Diversity and Redundancy
“Diversity and redundancy” was a major theme when NVIDIA’s Jensen Huang spoke of the company’s latest achievements in autonomous vehicle technology at this year’s CES. Huang unveiled the company’s DRIVE Xavier autonomous machine processor system-on-a-chip, comprising a custom eight-core CPU, a 512-core Volta GPU, a deep-learning accelerator, computer vision accelerators, and high dynamic range (HDR) video processors, which he said could help autonomous vehicles reach level 4. “However, for the Level 5 market,” says Huang, “we have created the NVIDIA DRIVE Pegasus robotaxi AI computer, which is powered by two such processors.” 

Combining deep learning, sensor fusion, and surround vision, the NVIDIA DRIVE platform is designed around redundant system architecture and is built to support ASIL D, the highest level of automotive functional safety. 

“But the processor is just the first step,” says Huang. “We have been building the entire software stack of a self-driving car all along.” To date, the company has DriveWorks SDK, which contains reference applications, tools, and library modules for detection, localization, planning, and visualization. The company is currently building a map perception component to create a scalable crowd-sourced mapping platform for autonomous driving. It will enable a fleet of autonomous vehicles to create and consume map data collaboratively. 

Already, BAIDU and ZF Friedrichshafen AG have selected NVIDIA Drive Xavier for product development in China, and NVIDIA and Uber Technologies will partner to build self-driving Ubers, according to Huang. 
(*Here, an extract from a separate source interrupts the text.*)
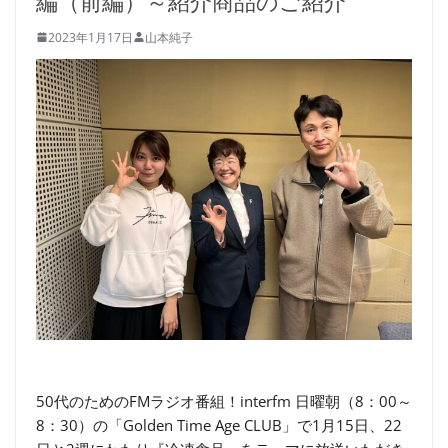
編（前編）～紹介商品のご紹介
2023年1月17日
山本純子
50代のためのFMラジオ番組！interfm 日曜朝（8：00～
8：30）の「Golden Time Age CLUB」で1月15日、22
To ensure that autonomous automobiles function even when faults are detected, the company has created ISO 26262 ASIL D safety-compatible NVIDIA Drive functional architecture, which covers the processes, processor design, algorithms, system design, and validation methods used. “So sophisticated is this,” says Huang, “that people who build airplanes are beginning to knock on our door!” 

Understanding that simulating every possible environment encountered by an autonomous vehicle is impossible, the company has also developed a simulation environment that allows, for example, designers to move cameras on the virtual design of a car and then simulate lighting and road conditions in this environment (Figure 4). 

Eight-two million automobile accidents and approximately one million fatalities caused by automobile accidents each year cost society $500 billion. With the advent of Level 5 ADAS in every car, this number could theoretically be eliminated, while providing the added benefit of fewer traffic jams and lower transportation costs.